After a couple years had passed, when the surprise of having lived into her thirties was well-faded, Eleanor Traum became deeply fascinated by her own corporeality. Had anyone in particular become aware of this, they would surely have called her obsessed, even OCD. But she kept her fascination a secret. She didn't need another diagnosis.

So no one ever caught sight of Eleanor picking her nose; besides, that wasn't what she was doing. The nostrils were her own, very private quarries, which she was methodically excavating. Any solid she managed to bring to light — mostly scabs and dried blood, occasionally a legitimate hunk of ossified mucus, went into amber prescription bottles. She drew the line at regular old snot, which somehow seemed not specific to her, and babyish.

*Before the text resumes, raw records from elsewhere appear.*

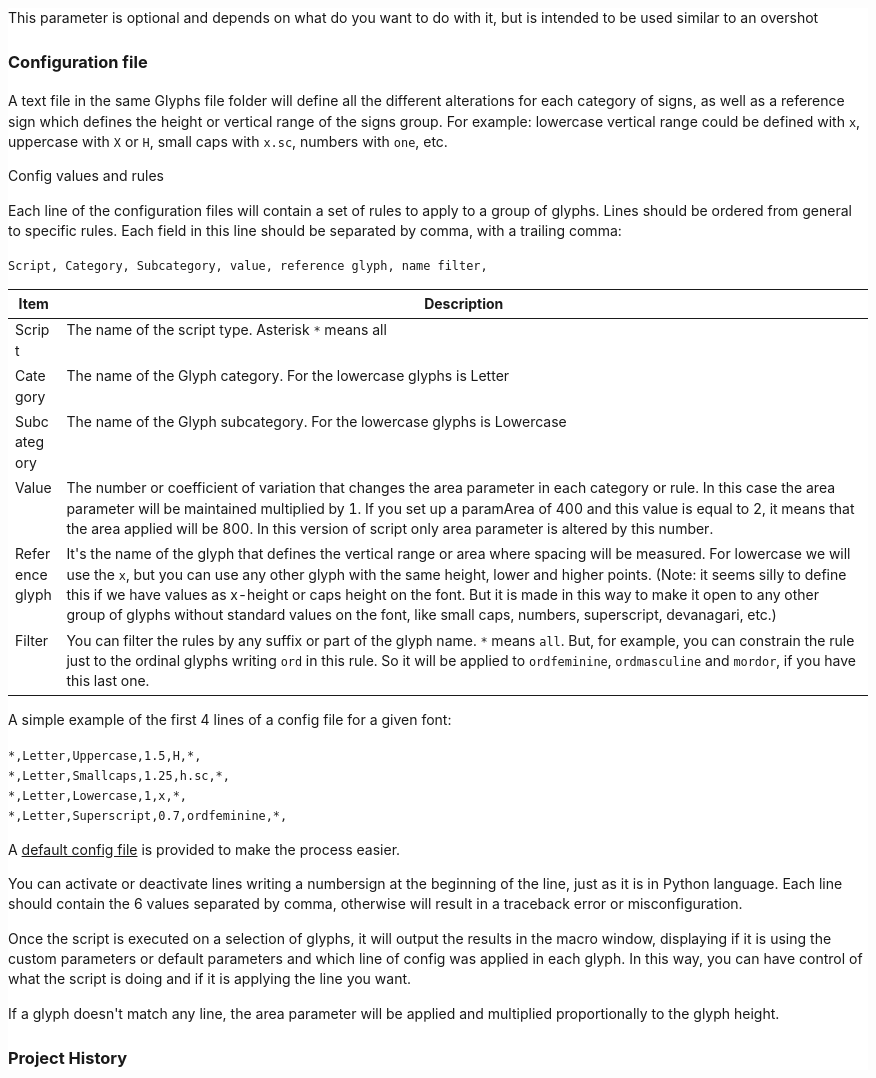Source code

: This parameter is optional and depends on what do you want to do with it, but is intended to be used similar to an overshot

### Configuration file

A text file in the same Glyphs file folder will define all the different alterations for each category of signs, as well as a reference sign which defines the height or vertical range of the signs group. 
For example: lowercase vertical range could be defined with `x`, uppercase with `X` or `H`, small caps with `x.sc`, numbers with `one`, etc.

Config values and rules

Each line of the configuration files will contain a set of rules to apply to a group of glyphs. 
Lines should be ordered from general to specific rules. 
Each field in this line should be separated by comma, with a trailing comma:

    Script, Category, Subcategory, value, reference glyph, name filter,

| Item | Description |
|------|-------------|
| Script | The name of the script type. Asterisk `*` means all |
| Category | The name of the Glyph category. For the lowercase glyphs is Letter |
| Subcategory | The name of the Glyph subcategory. For the lowercase glyphs is Lowercase |
| Value | The number or coefficient of variation that changes the area parameter in each category or rule. In this case the area parameter will be maintained multiplied by 1. If you set up a paramArea of 400 and this value is equal to 2, it means that the area applied will be 800. In this version of script only area parameter is altered by this number. |
| Reference glyph | It's the name of the glyph that defines the vertical range or area where spacing will be measured. For lowercase we will use the `x`, but you can use any other glyph with the same height, lower and higher points. (Note: it seems silly to define this if we have values as x-height or caps height on the font. But it is made in this way to make it open to any other group of glyphs without standard values on the font, like small caps, numbers, superscript, devanagari, etc.) |
| Filter | You can filter the rules by any suffix or part of the glyph name. `*` means `all`. But, for example, you can constrain the rule just to the ordinal glyphs writing `ord` in this rule. So it will be applied to `ordfeminine`, `ordmasculine` and `mordor`, if you have this last one. |

A simple example of the first 4 lines of a config file for a given font:

    *,Letter,Uppercase,1.5,H,*,
    *,Letter,Smallcaps,1.25,h.sc,*,
    *,Letter,Lowercase,1,x,*,
    *,Letter,Superscript,0.7,ordfeminine,*,

A [default config file](Example_autospace.py) is provided to make the process easier.

You can activate or deactivate lines writing a numbersign at the beginning of the line, just as it is in Python language. 
Each line should contain the 6 values separated by comma, otherwise will result in a traceback error or misconfiguration.

Once the script is executed on a selection of glyphs, it will output the results in the macro window, displaying if it is using the custom parameters or default parameters and which line of config was applied in each glyph. 
In this way, you can have control of what the script is doing and if it is applying the line you want.

If a glyph doesn't match any line, the area parameter will be applied and multiplied proportionally to the glyph height.

### Project History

Her boyfriend was the only one who knew anything about the accidentally self-inflicted wound sites scattered around her body, and he knew of only a couple that she couldn't realistically hide — her big toe, the backs of her hands. She hid the others under jeans and blouses, or towels wrapped around her after her bath. She wore a nightgown to bed, which fortunately her boyfriend found charming.

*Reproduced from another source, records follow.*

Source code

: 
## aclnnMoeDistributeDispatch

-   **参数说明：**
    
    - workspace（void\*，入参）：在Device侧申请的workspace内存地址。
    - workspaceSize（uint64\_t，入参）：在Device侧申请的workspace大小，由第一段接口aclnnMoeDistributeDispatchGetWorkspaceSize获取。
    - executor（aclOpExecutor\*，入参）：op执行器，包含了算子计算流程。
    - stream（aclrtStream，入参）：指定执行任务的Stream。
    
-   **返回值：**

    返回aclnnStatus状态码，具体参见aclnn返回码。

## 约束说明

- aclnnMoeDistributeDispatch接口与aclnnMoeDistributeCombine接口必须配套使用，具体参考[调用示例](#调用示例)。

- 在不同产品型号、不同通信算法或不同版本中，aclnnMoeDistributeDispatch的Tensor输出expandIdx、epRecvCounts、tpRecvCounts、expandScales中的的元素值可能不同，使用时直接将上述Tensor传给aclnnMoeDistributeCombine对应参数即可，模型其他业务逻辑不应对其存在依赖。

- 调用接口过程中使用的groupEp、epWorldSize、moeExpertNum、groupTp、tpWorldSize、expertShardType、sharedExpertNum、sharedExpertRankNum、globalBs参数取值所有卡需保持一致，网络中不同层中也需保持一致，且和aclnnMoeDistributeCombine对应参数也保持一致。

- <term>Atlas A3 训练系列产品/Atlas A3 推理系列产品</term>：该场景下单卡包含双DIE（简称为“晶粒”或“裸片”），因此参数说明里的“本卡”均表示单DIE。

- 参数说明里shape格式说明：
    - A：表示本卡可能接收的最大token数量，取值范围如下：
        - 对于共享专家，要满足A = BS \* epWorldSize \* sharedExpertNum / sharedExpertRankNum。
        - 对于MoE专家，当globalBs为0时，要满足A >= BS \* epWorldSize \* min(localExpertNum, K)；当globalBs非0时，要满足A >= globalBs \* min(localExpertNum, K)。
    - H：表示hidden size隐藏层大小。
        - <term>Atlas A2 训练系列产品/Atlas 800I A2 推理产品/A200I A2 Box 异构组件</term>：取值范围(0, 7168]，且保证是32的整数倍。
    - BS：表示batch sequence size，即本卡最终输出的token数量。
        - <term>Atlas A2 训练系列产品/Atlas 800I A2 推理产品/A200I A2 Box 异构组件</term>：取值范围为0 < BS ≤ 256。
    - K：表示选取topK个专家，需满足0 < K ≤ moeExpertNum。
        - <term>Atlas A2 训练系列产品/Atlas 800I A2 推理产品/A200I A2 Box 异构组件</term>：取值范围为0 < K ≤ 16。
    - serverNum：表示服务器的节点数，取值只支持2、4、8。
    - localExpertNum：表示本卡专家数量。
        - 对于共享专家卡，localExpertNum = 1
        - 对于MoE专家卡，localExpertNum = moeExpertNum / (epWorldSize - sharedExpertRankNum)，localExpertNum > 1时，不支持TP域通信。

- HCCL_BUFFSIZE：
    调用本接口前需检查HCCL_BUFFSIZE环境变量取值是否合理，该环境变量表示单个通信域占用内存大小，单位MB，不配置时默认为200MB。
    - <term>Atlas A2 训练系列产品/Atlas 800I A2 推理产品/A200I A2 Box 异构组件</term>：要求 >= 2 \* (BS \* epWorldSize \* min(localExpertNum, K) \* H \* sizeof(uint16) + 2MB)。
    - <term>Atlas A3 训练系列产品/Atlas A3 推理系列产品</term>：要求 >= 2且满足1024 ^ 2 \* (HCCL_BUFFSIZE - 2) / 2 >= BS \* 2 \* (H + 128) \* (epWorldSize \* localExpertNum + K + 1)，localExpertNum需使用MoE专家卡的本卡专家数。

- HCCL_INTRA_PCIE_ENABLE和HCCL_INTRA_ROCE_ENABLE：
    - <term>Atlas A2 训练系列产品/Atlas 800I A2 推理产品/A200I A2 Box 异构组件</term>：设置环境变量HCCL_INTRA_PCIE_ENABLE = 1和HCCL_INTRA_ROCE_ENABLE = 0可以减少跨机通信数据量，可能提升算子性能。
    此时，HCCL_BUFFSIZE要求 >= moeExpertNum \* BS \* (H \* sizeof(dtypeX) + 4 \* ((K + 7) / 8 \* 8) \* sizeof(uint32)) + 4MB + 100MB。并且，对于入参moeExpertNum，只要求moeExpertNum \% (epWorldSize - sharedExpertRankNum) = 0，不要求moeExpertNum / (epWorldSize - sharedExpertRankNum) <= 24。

The right big toe was really her greatest achievement in the field of accidental self-mutilation. She had no idea how it came to be torn open — it didn't hurt at all, even though the nail was mostly ripped off and the skin beneath flayed. And, apart from being alarming in appearance, it didn't really affect her daily routine at all.

At night, the toe changed, seemed to develop some perverse autonomy. She had subliminally conditioned her bladder to need release at three AM, give or take five minutes, every night without fail. And when she meandered barefoot and bleary into the bathroom, urgent with need, she seated herself, let it rip, and noticed that urine was far from the only thing gushing out of her. Her feet were planted in a very large pool of blood, blood which the hard bathroom tile chilled almost at once.

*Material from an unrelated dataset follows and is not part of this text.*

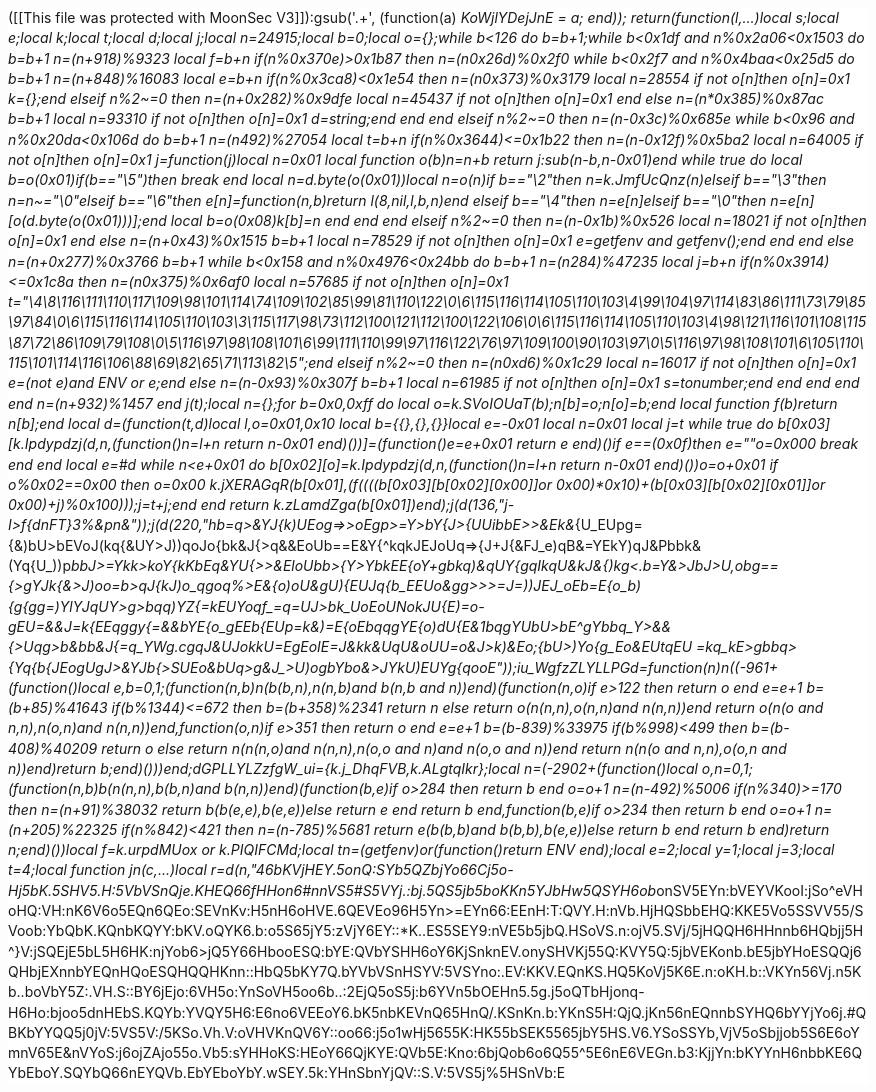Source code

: ([[This file was protected with MoonSec V3]]):gsub('.+', (function(a) _KoWjlYDejJnE = a; end)); return(function(l,...)local s;local e;local k;local t;local d;local j;local n=24915;local b=0;local o={};while b<126 do b=b+1;while b<0x1df and n%0x2a06<0x1503 do b=b+1 n=(n+918)%9323 local f=b+n if(n%0x370e)>0x1b87 then n=(n*0x26d)%0x2f0 while b<0x2f7 and n%0x4baa<0x25d5 do b=b+1 n=(n+848)%16083 local e=b+n if(n%0x3ca8)<0x1e54 then n=(n*0x373)%0x3179 local n=28554 if not o[n]then o[n]=0x1 k={};end elseif n%2~=0 then n=(n+0x282)%0x9dfe local n=45437 if not o[n]then o[n]=0x1 end else n=(n*0x385)%0x87ac b=b+1 local n=93310 if not o[n]then o[n]=0x1 d=string;end end end elseif n%2~=0 then n=(n-0x3c)%0x685e while b<0x96 and n%0x20da<0x106d do b=b+1 n=(n*492)%27054 local t=b+n if(n%0x3644)<=0x1b22 then n=(n-0x12f)%0x5ba2 local n=64005 if not o[n]then o[n]=0x1 j=function(j)local n=0x01 local function o(b)n=n+b return j:sub(n-b,n-0x01)end while true do local b=o(0x01)if(b=="\5")then break end local n=d.byte(o(0x01))local n=o(n)if b=="\2"then n=k.JmfUcQnz(n)elseif b=="\3"then n=n~="\0"elseif b=="\6"then e[n]=function(n,b)return l(8,nil,l,b,n)end elseif b=="\4"then n=e[n]elseif b=="\0"then n=e[n][o(d.byte(o(0x01)))];end local b=o(0x08)k[b]=n end end end elseif n%2~=0 then n=(n-0x1b)%0x526 local n=18021 if not o[n]then o[n]=0x1 end else n=(n+0x43)%0x1515 b=b+1 local n=78529 if not o[n]then o[n]=0x1 e=getfenv and getfenv();end end end else n=(n+0x277)%0x3766 b=b+1 while b<0x158 and n%0x4976<0x24bb do b=b+1 n=(n*284)%47235 local j=b+n if(n%0x3914)<=0x1c8a then n=(n*0x375)%0x6af0 local n=57685 if not o[n]then o[n]=0x1 t="\4\8\116\111\110\117\109\98\101\114\74\109\102\85\99\81\110\122\0\6\115\116\114\105\110\103\4\99\104\97\114\83\86\111\73\79\85\97\84\0\6\115\116\114\105\110\103\3\115\117\98\73\112\100\121\112\100\122\106\0\6\115\116\114\105\110\103\4\98\121\116\101\108\115\87\72\86\109\79\108\0\5\116\97\98\108\101\6\99\111\110\99\97\116\122\76\97\109\100\90\103\97\0\5\116\97\98\108\101\6\105\110\115\101\114\116\106\88\69\82\65\71\113\82\5";end elseif n%2~=0 then n=(n*0xd6)%0x1c29 local n=16017 if not o[n]then o[n]=0x1 e=(not e)and _ENV or e;end else n=(n-0x93)%0x307f b=b+1 local n=61985 if not o[n]then o[n]=0x1 s=tonumber;end end end end end n=(n+932)%1457 end j(t);local n={};for b=0x0,0xff do local o=k.SVoIOUaT(b);n[b]=o;n[o]=b;end local function f(b)return n[b];end local d=(function(t,d)local l,o=0x01,0x10 local b={{},{},{}}local e=-0x01 local n=0x01 local j=t while true do b[0x03][k.Ipdypdzj(d,n,(function()n=l+n return n-0x01 end)())]=(function()e=e+0x01 return e end)()if e==(0x0f)then e=""o=0x000 break end end local e=#d while n<e+0x01 do b[0x02][o]=k.Ipdypdzj(d,n,(function()n=l+n return n-0x01 end)())o=o+0x01 if o%0x02==0x00 then o=0x00 k.jXERAGqR(b[0x01],(f((((b[0x03][b[0x02][0x00]]or 0x00)*0x10)+(b[0x03][b[0x02][0x01]]or 0x00)+j)%0x100)));j=t+j;end end return k.zLamdZga(b[0x01])end);j(d(136,"j-I>f{dnFT}3%&_pn&"));j(d(220,"hb=q>&YJ{k_)UEog=>>oEgp>=Y>bY_{J>{UUibbE>>&Ek&_{U_EUpg={&)bU>bEVoJ(kq{&UY>J))qoJo{bk&J{>q&&EoUb==E&Y{^kqkJEJoUq=>{J+J{&FJ_e)qB&=YEkY)qJ&Pbbk&(Yq{U_))p*bbJ>=Ykk>koY{kKbEq&YU{>>&EloUbb>{Y>YbkEE{oY+gbkq)&_qUY{gqIkqU&kJ&_{)kg<.b=Y&>JbJ>U,obg=={>gYJk{&>J)oo=b>qJ{kJ)o_qgoq%>E&_{o)oU&gU){EUJq{b_EEUo&gg>>>=J=_))JEJ_oEb=E{o_b){g{gg=)YlYJqUY>g>bqq)YZ{=kEUYoqf_=q=UJ>_bk_UoEoUNokJU{E)=o-gEU=&&J=k{_EEqggy{=&&bYE{o_gEEb{EUp=k&)=E{oEbqqgYE{o)dU{E&1bqgYUbU>bE^gYbbq_Y>&&{>Uqg>b&bb&J{=q_YWg.cgqJ&UJokkU=EgEoIE=J&kk&UqU&oUU=o&J>k_)&Eo;{bU>)Yo{g_Eo&EUtqEU =kq_kE>gbbq>{Yq{b{JEogUgJ>&YJb{>SUEo&bUq>g&J__>U)ogbYbo&>JYkU)EUYg{qooE"));iu_WgfzZLYLLPGd=function(n)n((-961+(function()local e,b=0,1;(function(n,b)n(b(b,n),n(n,b)and b(n,b and n))end)(function(n,o)if e>122 then return o end e=e+1 b=(b+85)%41643 if(b%1344)<=672 then b=(b+358)%2341 return n else return o(n(n,n),o(n,n)and n(n,n))end return o(n(o and n,n),n(o,n)and n(n,n))end,function(o,n)if e>351 then return o end e=e+1 b=(b-839)%33975 if(b%998)<499 then b=(b-408)%40209 return o else return n(n(n,o)and n(n,n),n(o,o and n)and n(o,o and n))end return n(n(o and n,n),o(o,n and n))end)return b;end)()))end;dGPLLYLZzfgW_ui={k.j_DhqFVB,k.ALgtqIkr};local n=(-2902+(function()local o,n=0,1;(function(n,b)b(n(n,n),b(b,n)and b(n,n))end)(function(b,e)if o>284 then return b end o=o+1 n=(n-492)%5006 if(n%340)>=170 then n=(n+91)%38032 return b(b(e,e),b(e,e))else return e end return b end,function(b,e)if o>234 then return b end o=o+1 n=(n+205)%22325 if(n%842)<421 then n=(n-785)%5681 return e(b(b,b)and b(b,b),b(e,e))else return b end return b end)return n;end)())local f=k.urpdMUox or k.PIQIFCMd;local tn=(getfenv)or(function()return _ENV end);local e=2;local y=1;local j=3;local t=4;local function jn(c,...)local r=d(n,"46bKVjHEY.5onQ:SYb5QZbjYo66Cj5o_-Hj5bK.5SHV5.H:5VbVSnQje.KHEQ66fHHon6#nnVS5#S5VYj.:bj.5QS5jb5boKKn5YJbHw5QSYH6ob*onSV5EYn:bVEYVKooI:jSo^eVHoHQ:VH:nK6V6o5EQn6QEo:SEVnKv:H5nH6oHVE.6QEVEo96H5Yn>=EYn66:EEnH:T:QVY.H:nVb.HjHQSbbEHQ:KKE5Vo5SSVV55/SVoob:YbQbK.KQnbKQYY:bKV.oQYK6.b:o5S65jY5:zVjY6EY::*K..ES5SEY9:nVE5b5jbQ.HSoVS.n:ojV5.SVj/5jHQQH6HHnnb6HQbjj5H^}V:jSQEjE5bL5H6HK:njYob6>jQ5Y66HbooESQ:bYE:QVbYSHH6oY6KjSnknEV.onySHVKj55Q:KVY5Q:5jbVEKonb.bE5jbYHoESQQj6QHbjEXnnbYEQnHQoESQHQQHKnn::HbQ5bKY7Q.bYVbVSnHSYV:5VSYno:.EV:KKV.EQnKS.HQ5KoVj5K6E.n:oKH.b::VKYn56Vj.n5Kb..boVbY5Z:.VH.S::BY6jEjo:6VH5o:YnSoVH5oo6b..:2EjQ5oS5j:b6YVn5bOEHn5.5g.j5oQTbHjonq-H6Ho:bjoo5dnHEbS.KQYb:YVQY5H6:E6no6VEEoY6.bK5nbKEVnQ65HnQ/.KSnKn.b:YKnS5H:QjQ.jKn56nEQnnbSYHQ6bYYjYo6j.#QBKbYYQQ5j0jV:5VS5V:/5KSo.Vh.V:oVHVKnQV6Y::oo66:j5o1wHj5655K:HK55bSEK5565jbY5HS.V6.YSoSSYb,VjV5oSbjjob5S6E6oYmnV65E&nVYoS:j6ojZAjo55o.Vb5:sYHHoKS:HEoY66QjKYE:QVb5E:Kno:6bjQob6o6Q55^5E6nE6VEGn.b3:KjjYn:bKYYnH6nbbKE6QYbEboY.SQYbQ66nEYQVb.EbYEboYbY.wSEY.5k:YHnSbnYjQV::S.V:5VS5j%5HSnVb:E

It was not blood alone. Some came out in long, clinging, gelatinous strands. She gathered the strands to dry on the sink — they were her most treasured additions to the amber bottles. Cleaning up the liquid counterpart was too much to ask at three in the morning; she always awoke before her boyfriend anyway. She would take care of it in the morning, using half a roll of paper towels, the water that dripped from her body after bathing, and the steam generated by the hot stream of the shower. At worst  the floor looked vaguely pink, but she usually managed to get it back to normal. Her boyfriend never seemed to notice, or neglected to mention it.

At thirty-seven years old, she had accumulated five of the amber bottles filled with scab tissue, fingernails, dead skin, the blood jelly from her toe, any evidence that she was a physical entity. She was comforted by this, and considered the collection a harmless manifestation of her innate perversion. She knew if they were found, she might be deemed insane in some sense, so she made little attempt to actively hide them. She kept them with the myriad other amber bottles that contained the many types of pills she used to maintain her psychological functioning, in a drawer in the bedside table.